When approving drugs under the fast track, FDA regulators use surrogate endpoints such as x-ray images and physical signs that are believed to predict a drug’s clinical benefit,
However, for continued approvals, developers are required to conduct confirmatory clinical trials to prove their direct clinical benefit. At the same time, these partially proven drugs may remain on the market, in some cases generating billions of dollars in sales for developers, even if their confirmatory trials are delayed.
The agency’s fast-track approvals peaked in 2020 with 47 such approvals before dropping to 25 and 15 in 2021 and 2022, respectively, as the program sparked controversy when the FDA used it to phase out drugs for difficult areas of medicine.
In 2021, the FDA went against the recommendation of its independent experts to authorize Aduhelm, the therapy against Alzheimer’s disease developed by Biogen (IBIB) and Eisai (OTCPK: ESALF) (OTCPK:ESAY), under the accelerated trajectory.
As a result of this decision, the Office of the Inspector General of the Department of Health and Human Services discovered the burden of drugs allowed under expedited approvals but whose confirmatory trials were delayed by at least six months. According to the HHS-OIG, drugs with accelerated approvals and delayed confirmatory trials cost Medicare and Medicaid $18 billion from 2018 to 2021.

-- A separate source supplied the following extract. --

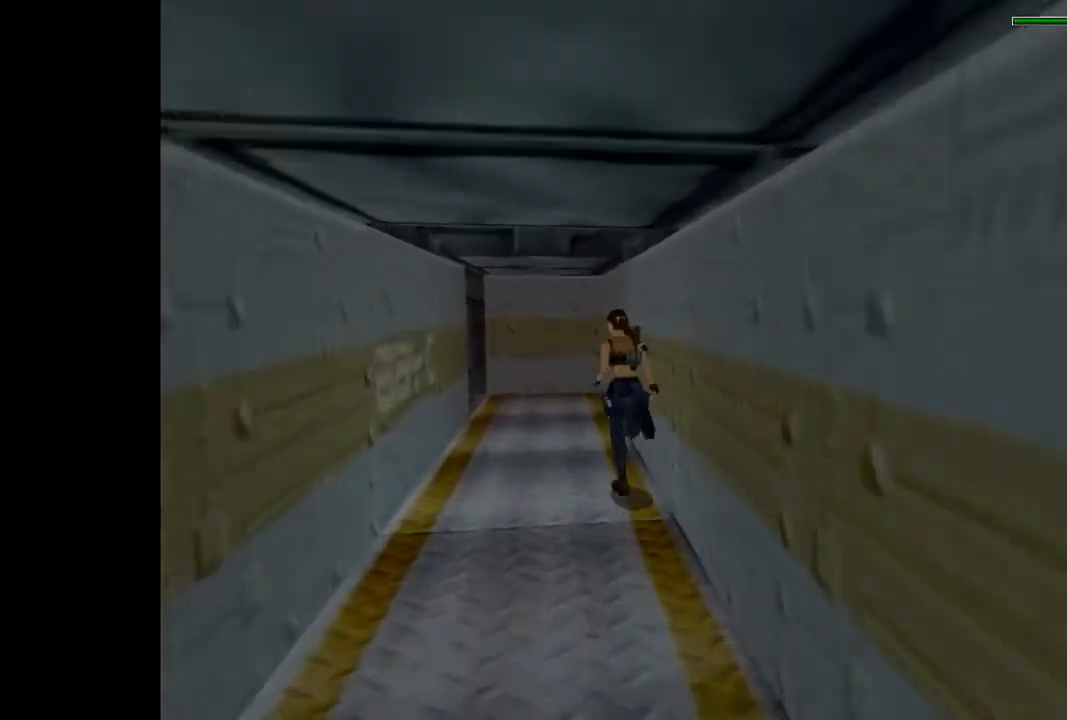
{"buttons": ["R2", "DPAD_UP", "DPAD_LEFT"], "events": [[200, "DPAD_LEFT", "down"]]}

According to Bloomberg analysis, confirmatory studies for 19 drugs with fast-track approval had not yet been completed as of April, meaning the trials were late or past their official deadlines. There were seven other drugs whose developers had submitted clinical data to the FDA and therefore were not classified as those with delayed confirmatory trials.
In this context, the FDA takes a strong stance on expedited approvals when confirmatory clinical studies have remained incomplete or have failed.

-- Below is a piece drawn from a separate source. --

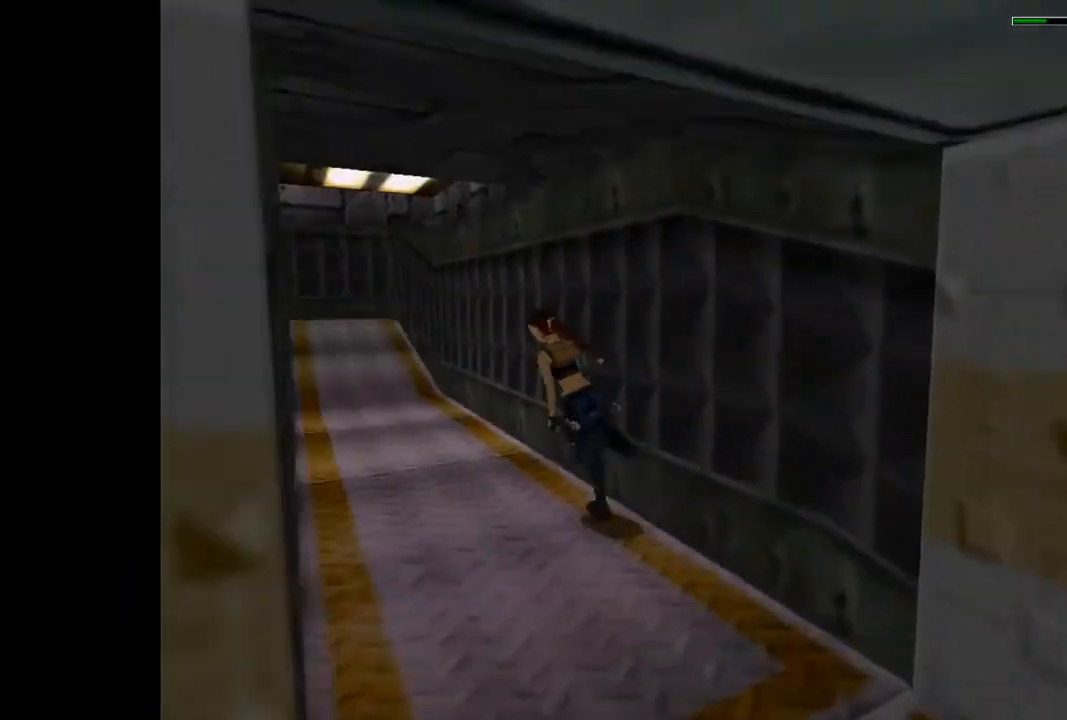
{"buttons": ["R2", "DPAD_UP", "DPAD_RIGHT"], "events": [[33, "DPAD_LEFT", "up"], [333, "DPAD_RIGHT", "down"]]}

This year, two hastily approved drugs, including Swiss-based Covis Pharma’s preterm birth drug Makena, were pulled from the market. After a long regulatory battle, Covis, backed by Apollo Global Management (APO), pulled Makena from the market in March after more than a decade since its accelerated approval.
According to Bloomberg Analysisthe loss of fast-track approvals peaked in 2021 and 2022, with seven such drugs released each year.
The fast track has also helped pharmaceutical majors such as Merck (New York stock market :M.K.R.), Bristol Myers Squibb (New York stock market :BMY), AbbVie (New York stock market :ABBV) and Johnson & Johnson (JNJ) to maintain blockbuster status for some of their cancer drugs.
The HHS-OIG findings indicate that Imbruvica, developed by AbbVie (ABBV) and Johnson & Johnson (JNJ), resulted in $707 million spent on Medicare and Medicaid between 2018 and 2021, though some confirmatory trials for the blood cancer drug remained delayed. Meanwhile, Bristo Myers’ Opdivo anti-PD-1 immunotherapy (BMY) cost Medicare and Medicaid $631 million during the period.
Some drugmakers’ business models rely entirely on expedited approvals. Therapeutic Sarepta (NASDAQ:SRPT) has obtained accelerated approval from the FDA for the three drugs in its portfolio, generating $2.5 billion in sales over the years to patients with Duchenne muscular dystrophy.
The biotech focused on RNA-targeted therapies has yet to complete the confirmatory study for Exondys 51, its first to receive accelerated approval in 2016, and the company’s other two drugs. Exondys 51 cost Medicare and Medicaid $674 million in 2018-21 because its confirmatory trial did not start even four years after approval.
Since then, the FDA has strengthened its accelerated approval program. In December, Congress passed legislation that, among other things things, required developers to have confirmatory clinical trials underway at the time of approval.
Zarephath (SRPT) attributes its delays for the Exondys 51 program to various factors, including certain requirements imposed by the FDA. The company aims to complete a confirmatory study for Exondys in 2024 and for its other two drugs a year later.
Meanwhile, thanks to accelerated approvals, Sarepta (SRPT) is also expanding its gene therapy program which, according to Chief Executive Douglas Ingram, “would not have existed without Exondys’ approval.”
By May 29, the biotech is on course to win the green light from the FDA for its Roche (OTCQX: RHHBY) (OTCQX: RHHBF) in partnership with Duchenne SRP-9001 gene therapy after an FDA advisory board backed its acceleration approval about a week ago.